Le document, accompagné d'une synthèse adressée aux responsables politiques du monde entier, a été adopté samedi par 132 pays au terme d'une séance plénière de l'IPBES, qui s'est tenue la semaine dernière à Paris.
Les experts mettent l'accent sur la question d'un mode de développement moins prédateur pour la nature et sur l'indispensable financement - et sa juste répartition entre pays riches et pauvres - qui doit être alloué à la préservation et à la restauration de la biodiversité.
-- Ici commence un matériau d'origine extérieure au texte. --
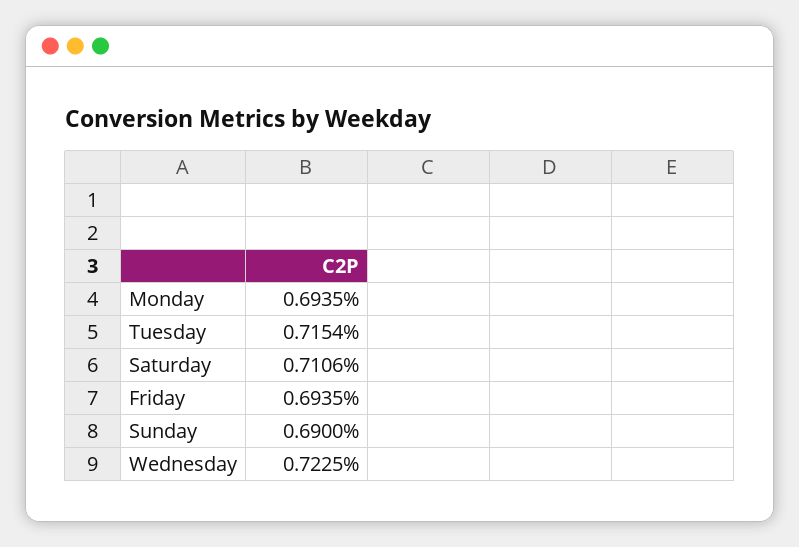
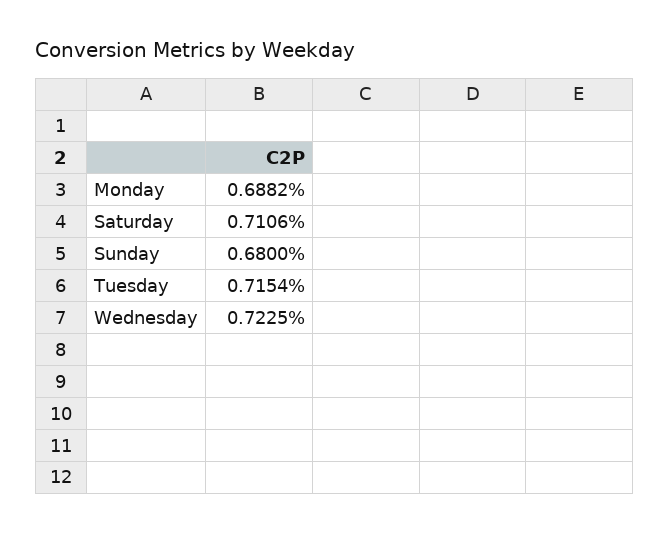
Monday: 0.6935 -> 0.6882
Friday: 0.6935 -> none
Sunday: 0.69 -> 0.68

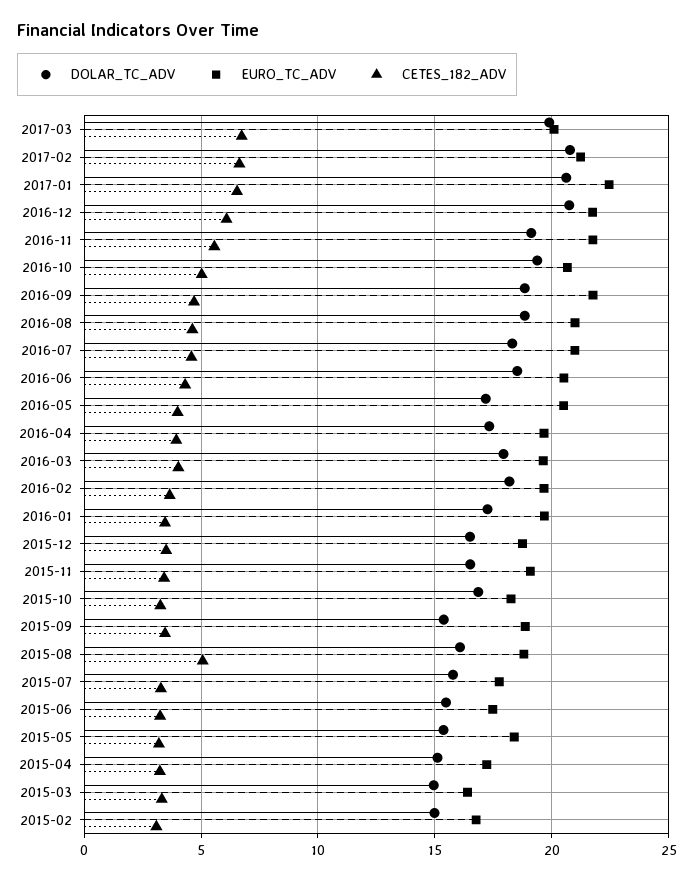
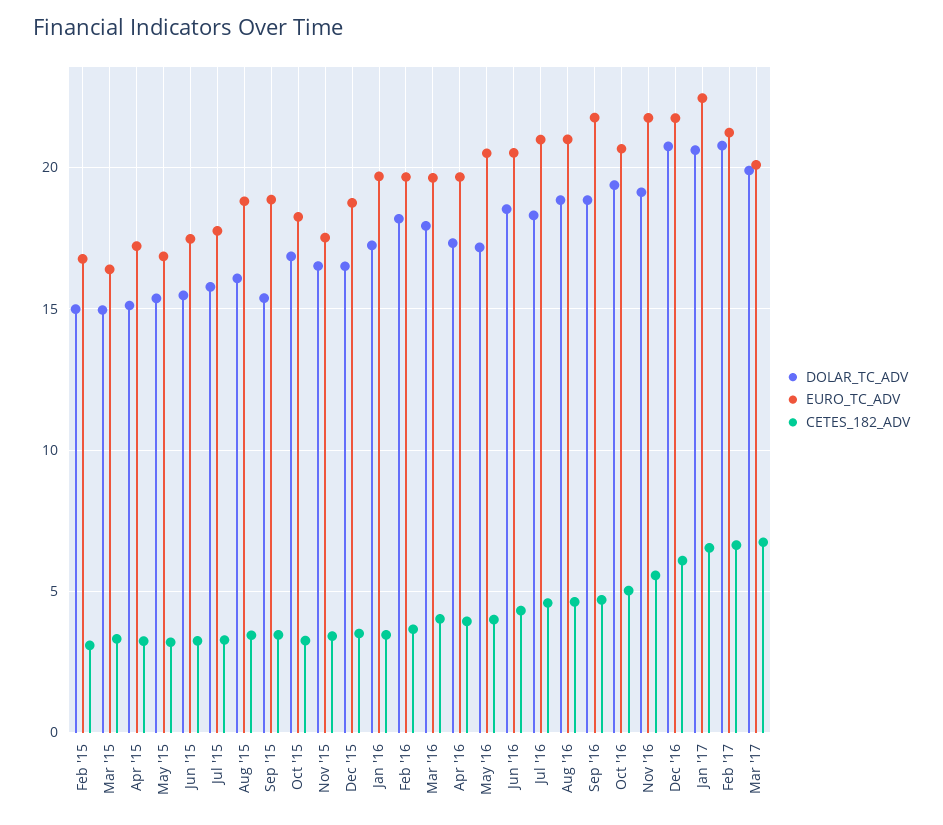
EURO_TC_ADV, 2015-11: 19 -> 17.5
CETES_182_ADV, 2015-08: 5 -> 3.5
EURO_TC_ADV, 2015-05: 18.5 -> 17

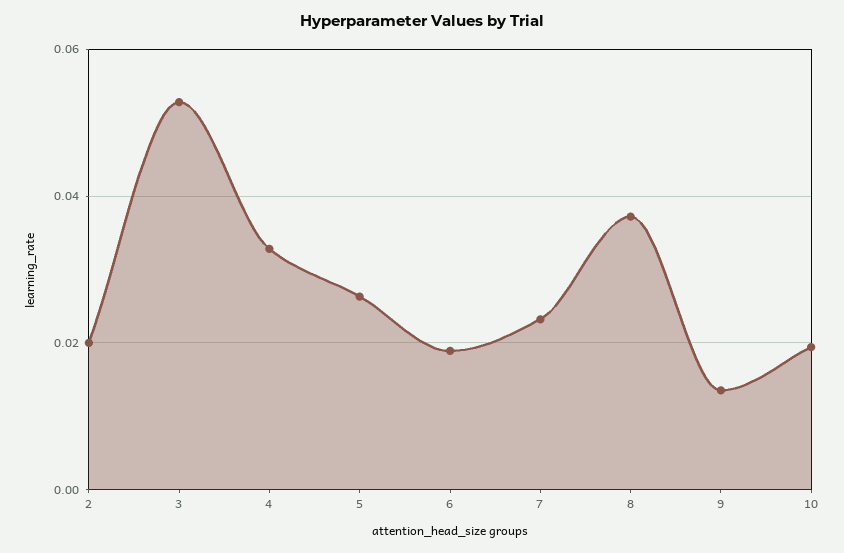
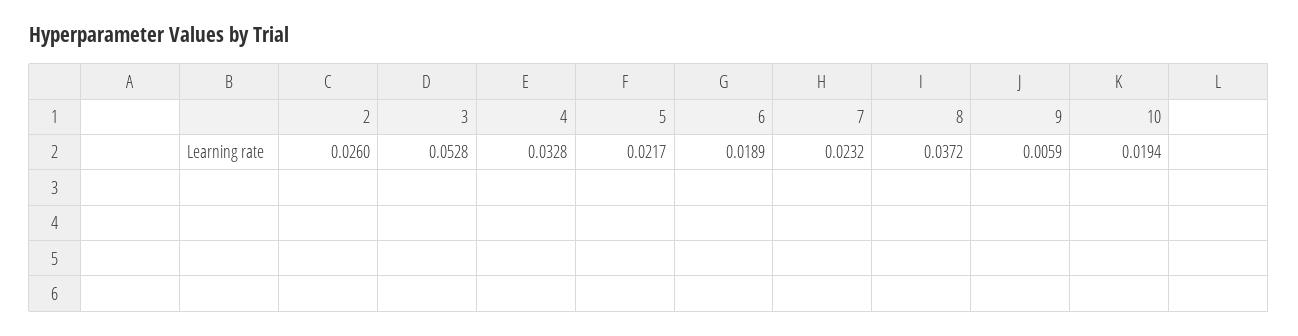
2: 0.02 -> 0.026
5: 0.026 -> 0.0217
9: 0.014 -> 0.0059

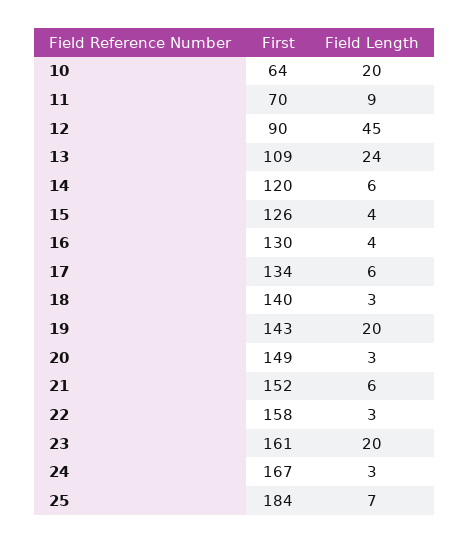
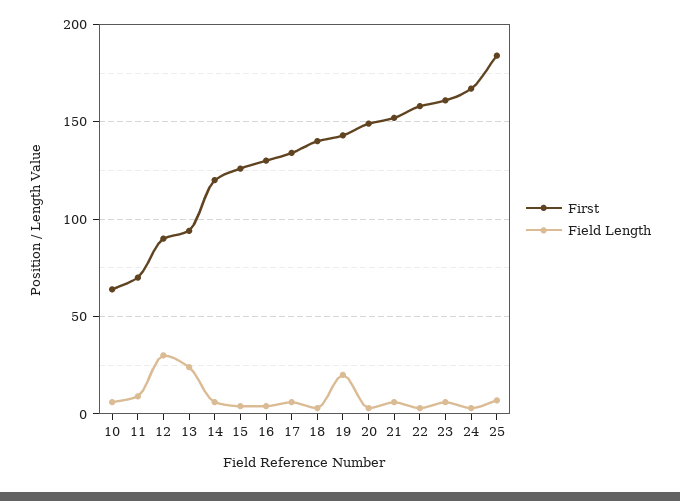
Field Length, 10: 20 -> 5
Field Length, 12: 45 -> 30
First, 13: 109 -> 95
Field Length, 23: 20 -> 5

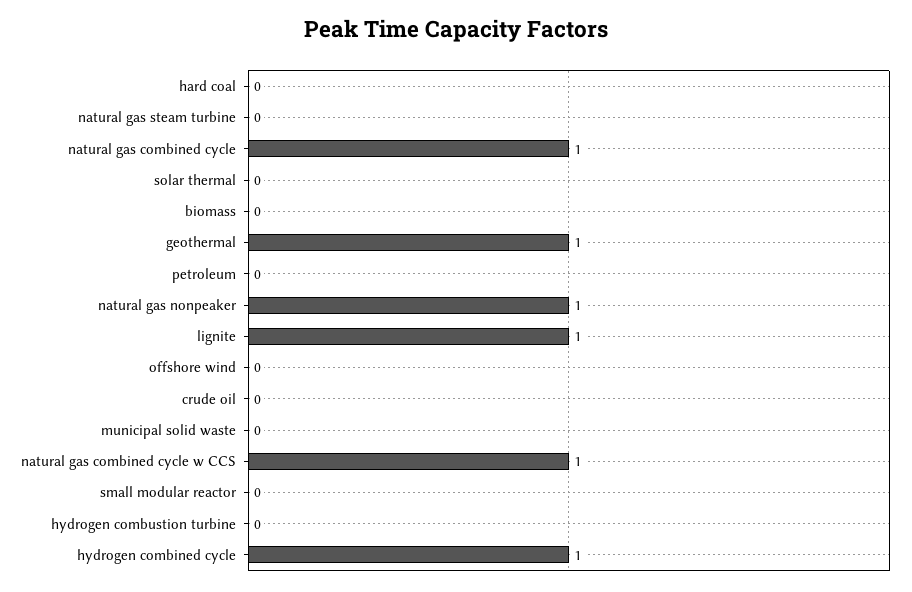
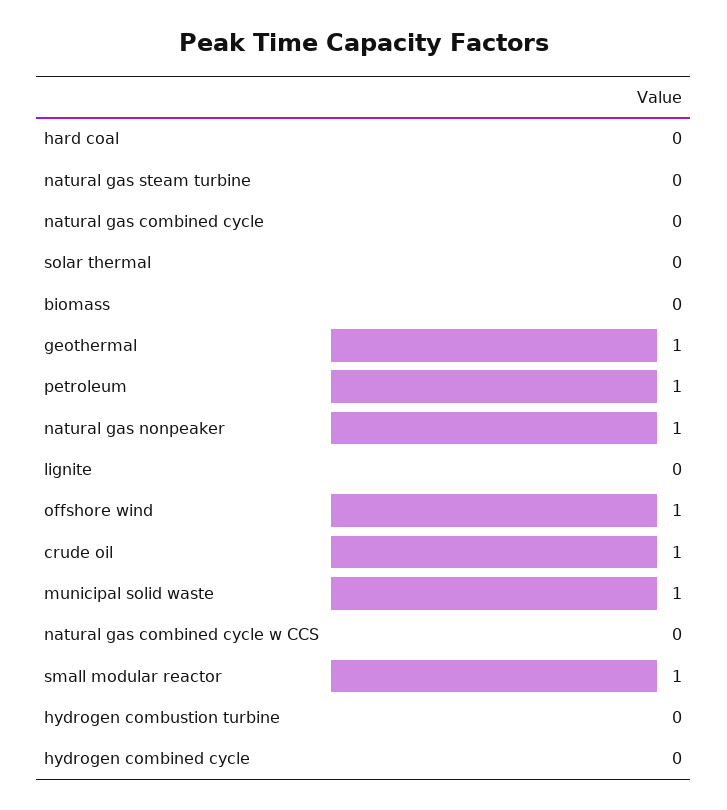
natural gas combined cycle: 1 -> 0
petroleum: 0 -> 1
lignite: 1 -> 0
offshore wind: 0 -> 1
crude oil: 0 -> 1
municipal solid waste: 0 -> 1
natural gas combined cycle w CCS: 1 -> 0
small modular reactor: 0 -> 1
hydrogen combined cycle: 1 -> 0

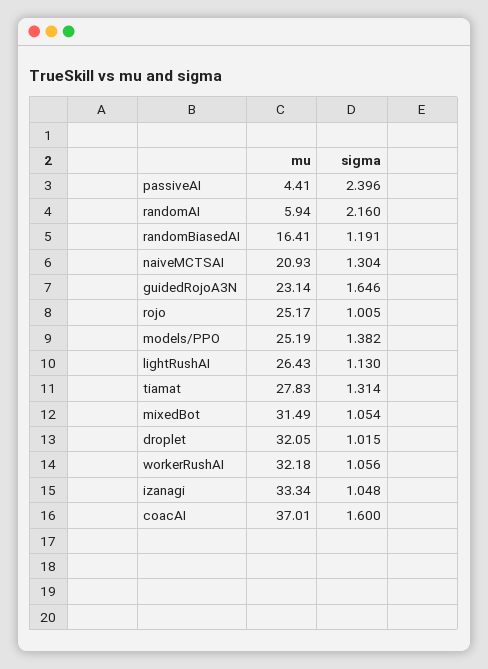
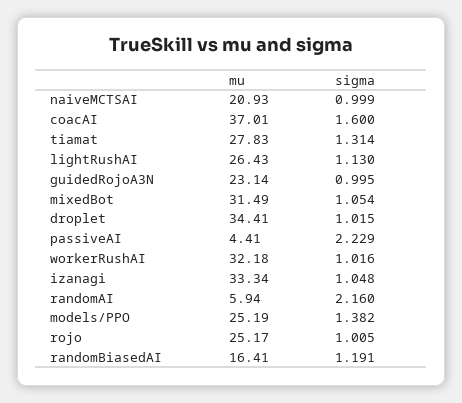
sigma, passiveAI: 2.396 -> 2.229
sigma, naiveMCTSAI: 1.304 -> 0.999
sigma, guidedRojoA3N: 1.646 -> 0.995
mu, droplet: 32.05 -> 34.41
sigma, workerRushAI: 1.056 -> 1.016

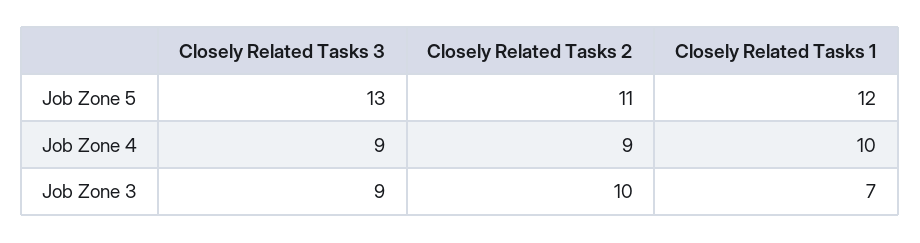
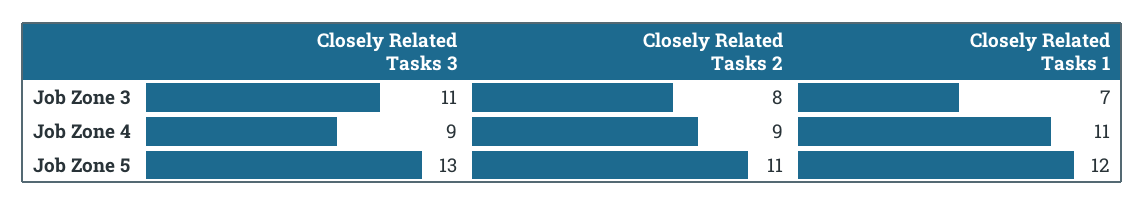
Closely Related Tasks 1, Job Zone 4: 10 -> 11
Closely Related Tasks 3, Job Zone 3: 9 -> 11
Closely Related Tasks 2, Job Zone 3: 10 -> 8

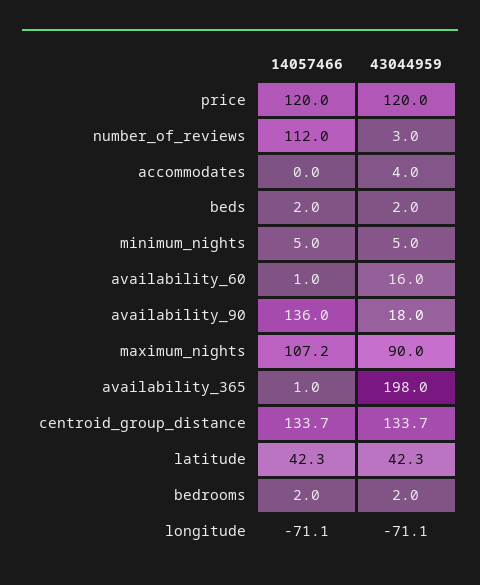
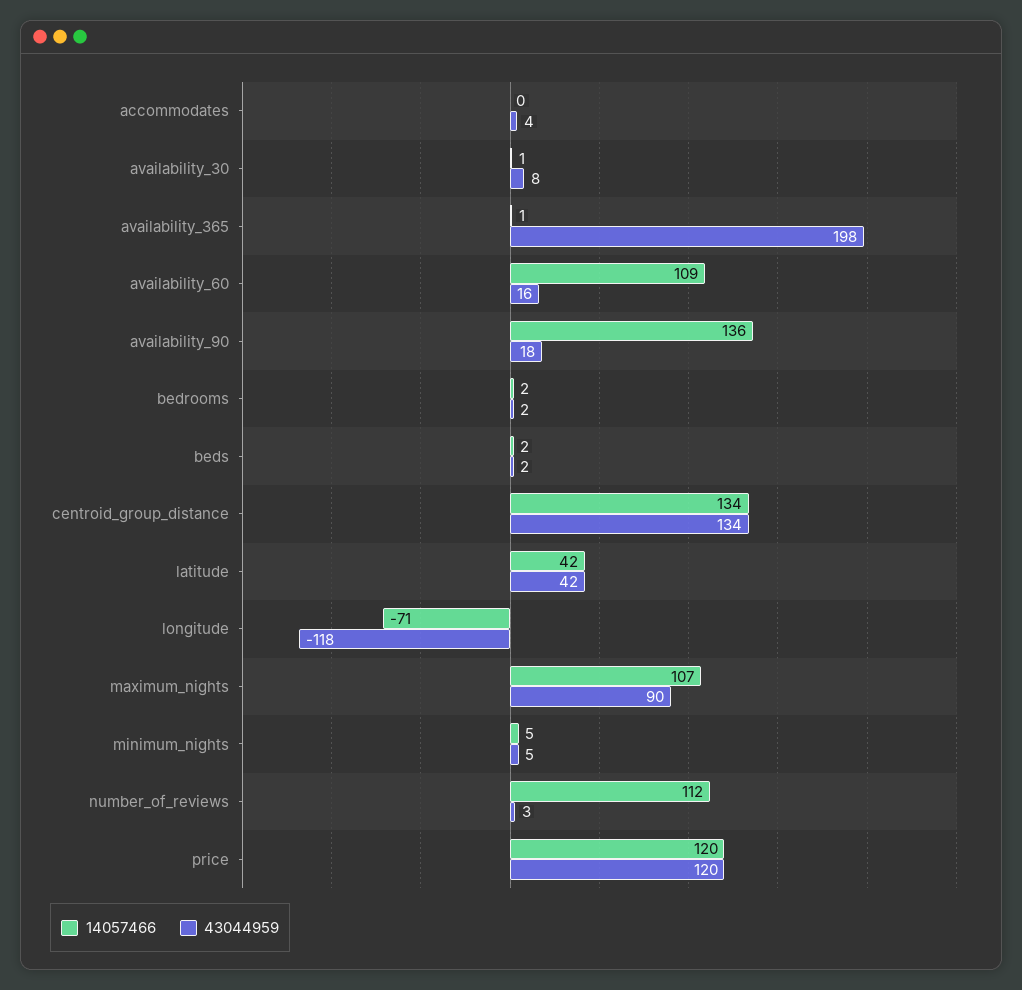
14057466, availability_60: 1 -> 109
43044959, longitude: -71.1 -> -118
14057466, availability_30: none -> 1
43044959, availability_30: none -> 8

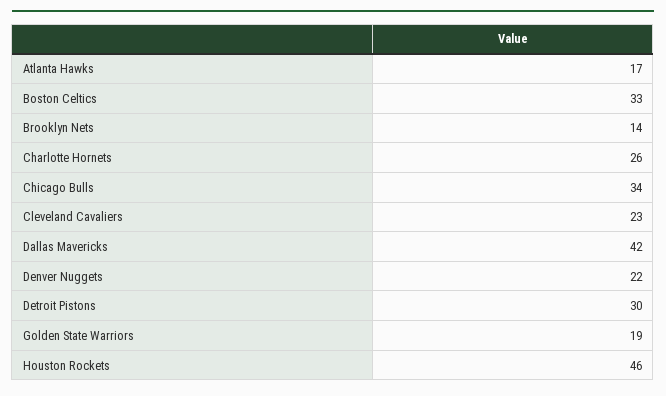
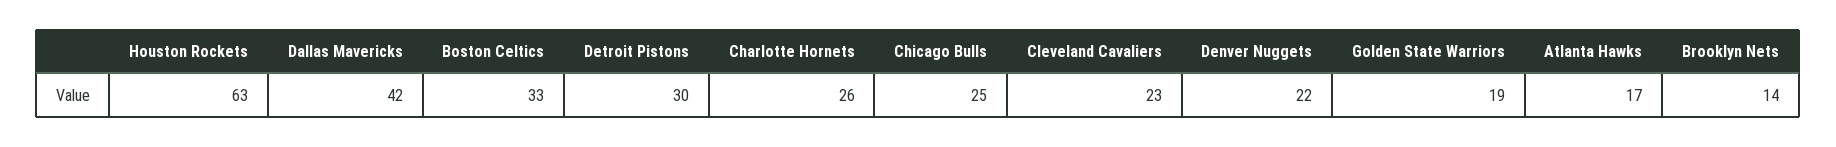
Chicago Bulls: 34 -> 25
Houston Rockets: 46 -> 63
Aujourd'hui, quelque 8 milliards d'euros par an y sont affectés au niveau mondial. Il en faudrait entre 200 et 300 milliards chaque année, avance l'organisme intergouvernemental créé en 2012.
Le rapport souligne d'autre part que, depuis 1980, les émissions de gaz à effet de serre ont été multipliées par deux, provoquant une augmentation des températures moyennes mondiales d'au moins 0,7 degré Celsius.
Le changement climatique a déjà un impact sur la nature, depuis le niveau des écosystèmes jusqu'à celui de la diversité génétique - un impact qui devrait augmenter au cours des décennies à venir.
En 2010, lors de la Conférence sur la diversité biologique à Aichi, au Japon, les leaders politiques s'étaient fixés des objectifs ambitieux qui sont bien loin d'être atteints. La COP15 sur la biodiversité prévue à Kunming apparaît incontestablement comme un rendez-vous crucial.
"Nous avons encore les moyens d'assurer un avenir durable aux êtres humains et à la planète", estiment les scientifiques de l'IPBES. Mais pour cela s'impose un "changement fondamental à l'échelle d'un système, qui prend en considération les facteurs technologiques, économiques et sociaux", écrivent-ils dans leur communiqué.
Les chercheurs insistent sur la nécessité "d'une réforme majeure de l'économie, avec des contrôles très forts", notamment des "systèmes financiers". "Les intérêts particuliers doivent être dépassés pour le bien de tous", résument-ils.